When people hear about performance-pricing for the first time, they often confuse it with another (more familiar) parking policy: using high prices to restrict traffic.
If you are a regular Reinventing Parking reader, then you probably won't make that mistake. But be aware of it whenever you try to explain performance pricing to anyone else. Your audience is likely to jump to the conclusion that you simply mean higher parking prices to limit car use.
Comment threads for articles on Donald Shoup's demand-responsive pricing suggestions often have examples of this misunderstanding. For example, this article prompted this comment:
... If, today, you raise the price of parking in most places (Boston included), you reduce mobility. Somehow public transit has to simultaneously be improved while parking is reduced. ...Even this supportive comment on the same item blurs the distinction between performance pricing (for vacancies) and pricing to deter car use:
... What policies such as congestion pricing, parking pricing, and road diets do is make people switch from driving to not taking the trip or to taking public transit ...
Now I am not against city-center parking restraint and the fact that it leads to high parking prices. It is often a good idea. But it is NOT performance-pricing! It is something else.
For decades, London has been gradually restricting the supply of parking in order to increase parking prices and reduce traffic. It limited its central-area parking as part of its Travel Demand Management (TDM) policies. Sydney too. In fact, many cities in Europe and Australia do this to some extent. According to ITDP:
Amsterdam, Paris, Zurich and Strasbourg limit how much parking is allowed in new developments based on how far it is to walk to a bus, tram or metro stop. Zurich has made significant investments in new tram and bus lines while making parking more expensive and less convenient.Seoul is one of the few Asian cities to deliberately limit parking supply in its business districts. In the USA, EPA regulations also prompted a few cities to restrict parking supply, producing high prices in their central business districts (CBDs).

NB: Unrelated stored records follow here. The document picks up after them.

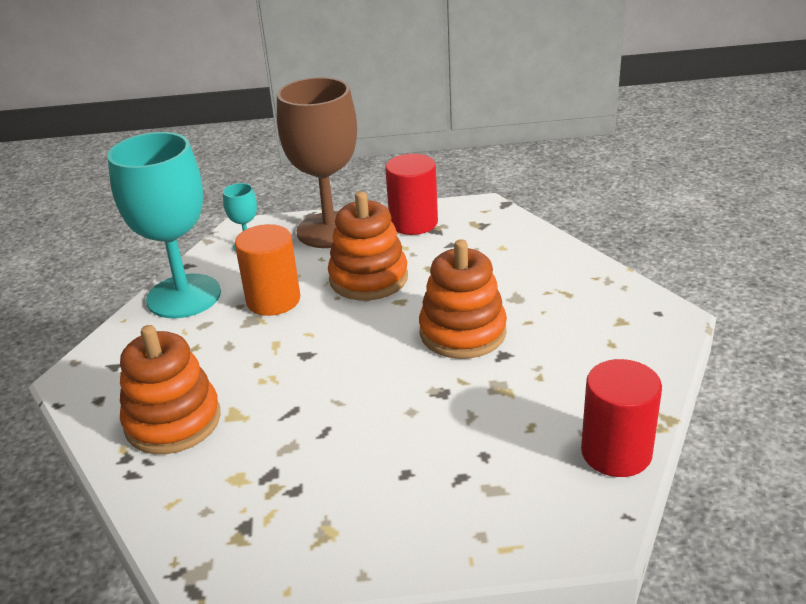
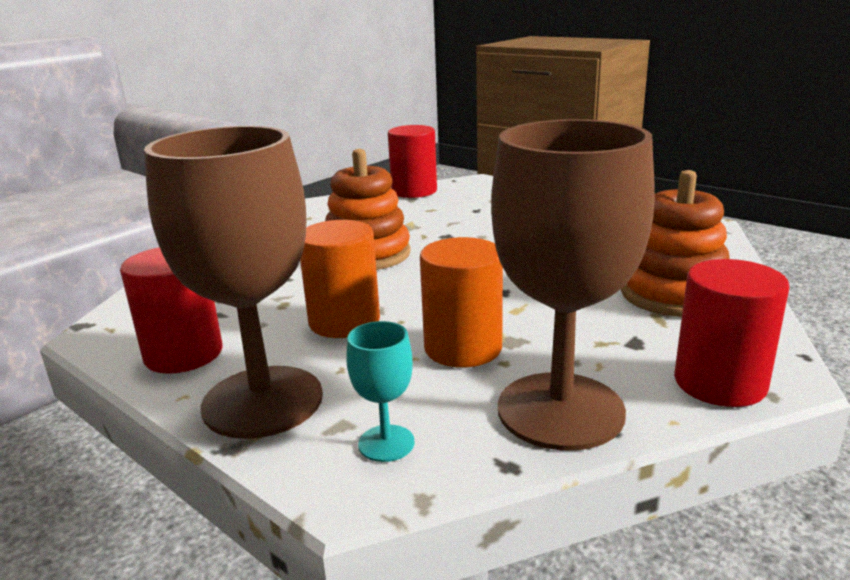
camera: 135 degrees left, 10 degrees down
(107, 354) = (719, 383): none -> red cylinder
(184, 296) = (560, 410): turquoise goblet -> brown goblet
(368, 278) = (344, 321): orange stacking toy -> orange cylinder

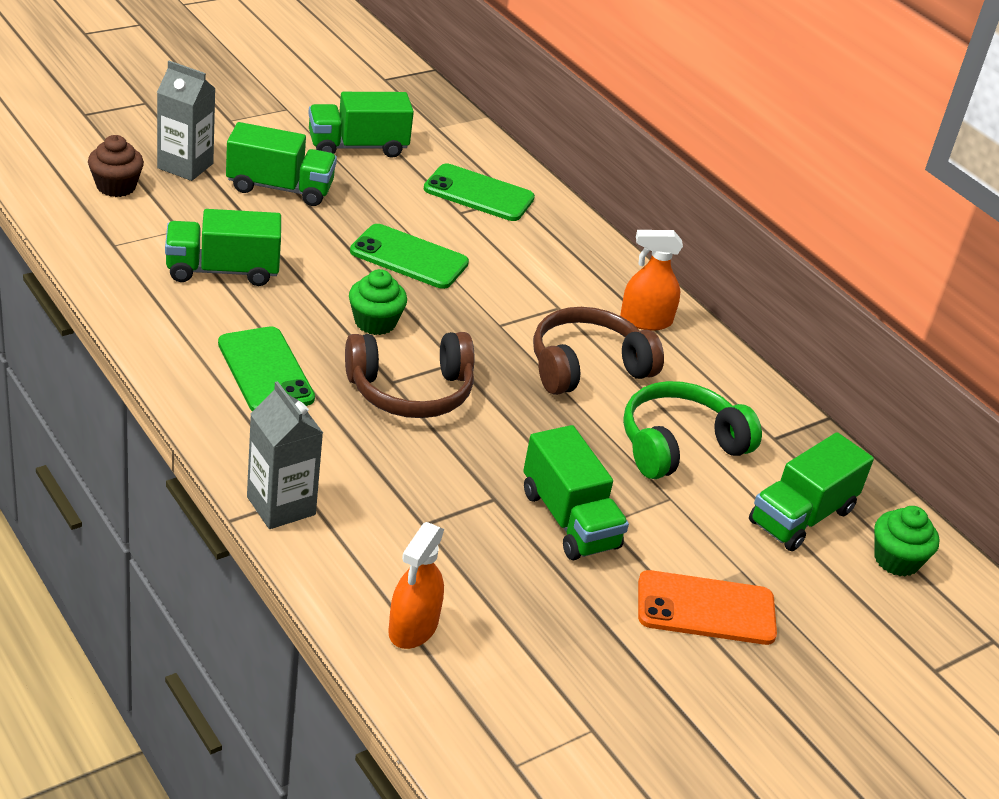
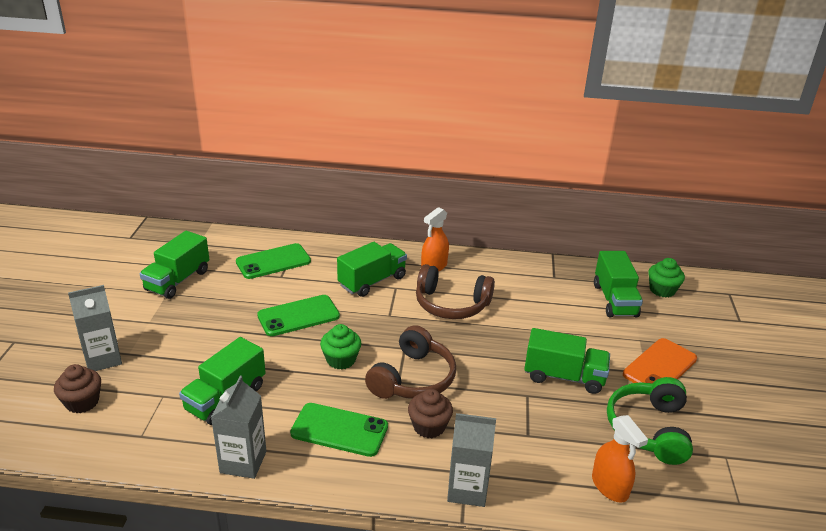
camera: 45 degrees left, 5 degrees down
(149, 326) = (243, 462): none -> grey carton
(280, 188) = (176, 331): green truck -> green truck (372, 281)
(346, 436) = (429, 426): none -> brown cupcake
(587, 366) = (451, 304): brown headphones -> brown headphones turned 90 degrees counterclockwise
(679, 445) = (536, 308): green headphones -> green headphones (649, 429)

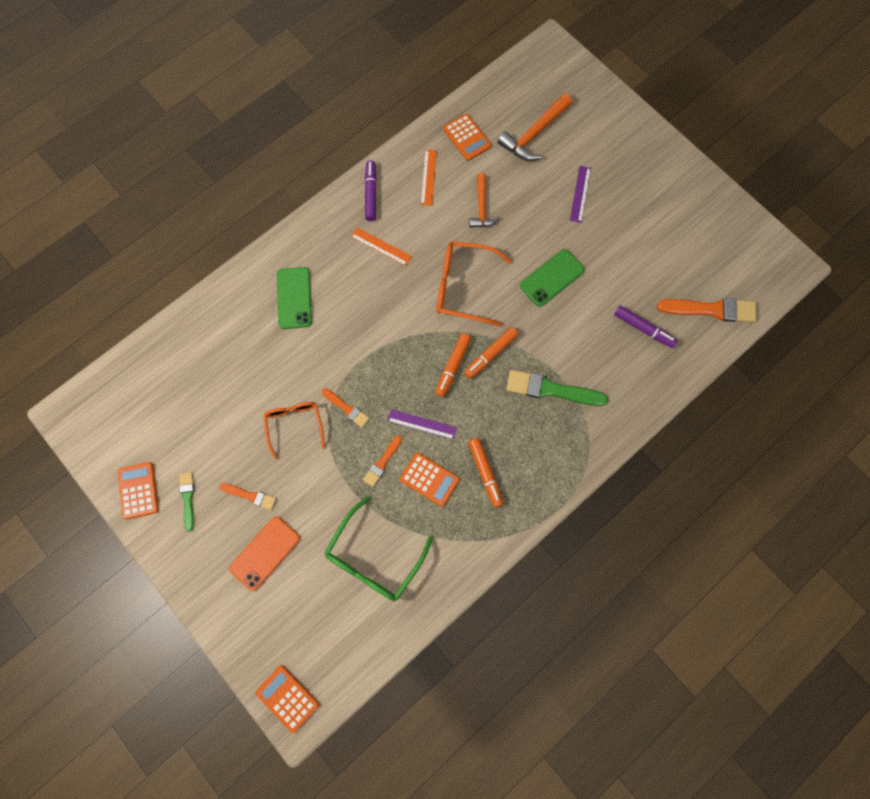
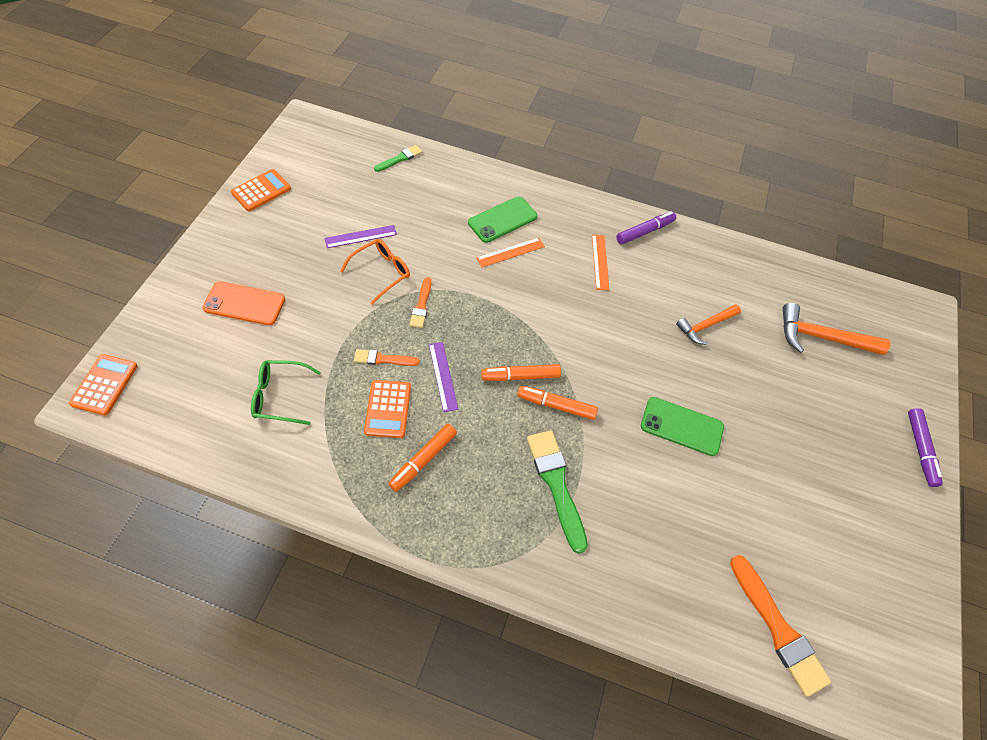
camera: 55 degrees right, 15 degrees down
(187, 498) = (270, 226): green brush -> green brush (400, 158)
(250, 496) = (295, 269): orange brush -> none
(374, 558) = (280, 396): green glasses -> green glasses, size x0.66
(428, 177) = (698, 268): orange ruler -> orange ruler (510, 252)
(463, 287) = (610, 348): orange glasses -> none
(466, 138) = (765, 281): orange calculator -> none
(580, 194) = (796, 411): purple ruler -> purple ruler (360, 236)
(643, 329) = (695, 555): purple marker -> purple marker (920, 449)

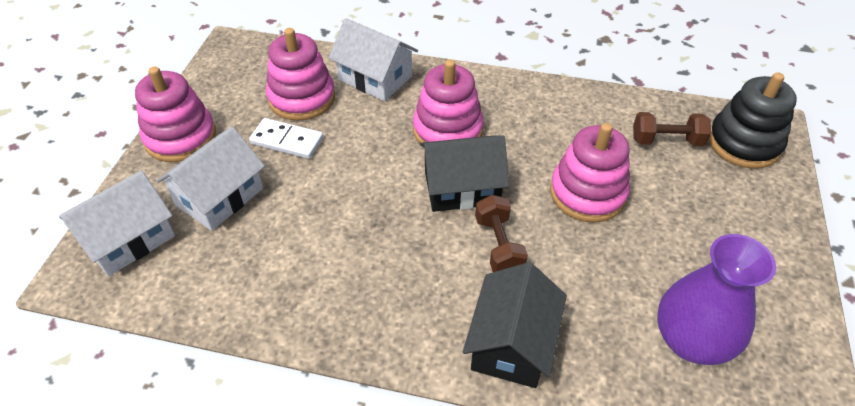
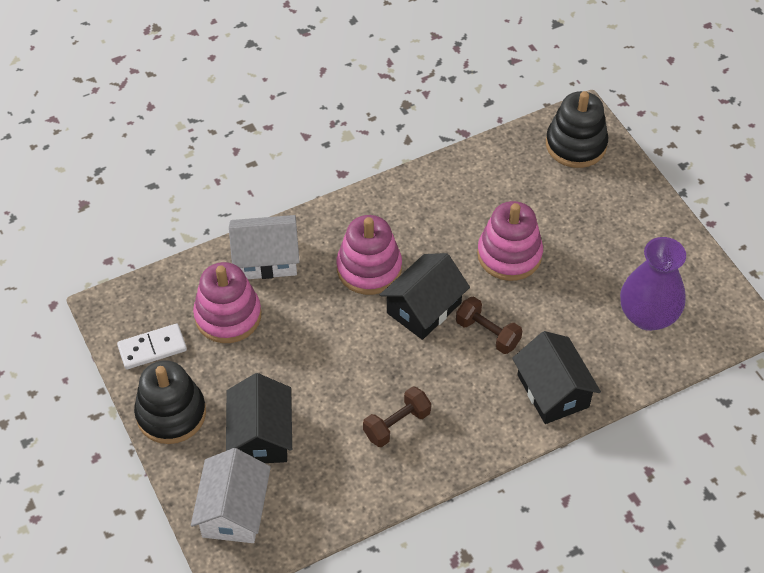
camera: 40 degrees left, 5 degrees up
(180, 137) = (171, 414): pink stacking toy -> black stacking toy
(219, 196) = (261, 435): white house -> black house
(287, 141) = (259, 359): white domino -> white domino (152, 348)
(666, 141) = (525, 176): brown dumbbell -> brown dumbbell (397, 424)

|Buildings in Seoul's CBDs have tight limits on the parking spaces they can provide.|
Such policies are often a great idea, especially for central areas that are well served by mass transit, but they are not performance pricing.
Now, let's try to be clear about distinctions (and connections) between a) performance pricing and b) using parking as TDM:
1. The two policies have different aims.
A key claim for performance pricing is indeed that it would reduce traffic. Uh oh... there is fuel for confusion there. But the key to this is its goal of reducing CRUISING for parking. It does NOT aim to reduce car travel itself (although it should help that agenda indirectly in the longer term). By contrast, parking restriction does aim to deter car-based visits to central areas.
Parking restrictions nudge off-street parking prices upwards. If such parking restraint were COMBINED with performance-pricing for on-street parking then the on-street parking prices will also be a market outcome and should also rise as supply shrinks. So even though the two policies are not the same thing, they are actually compatible.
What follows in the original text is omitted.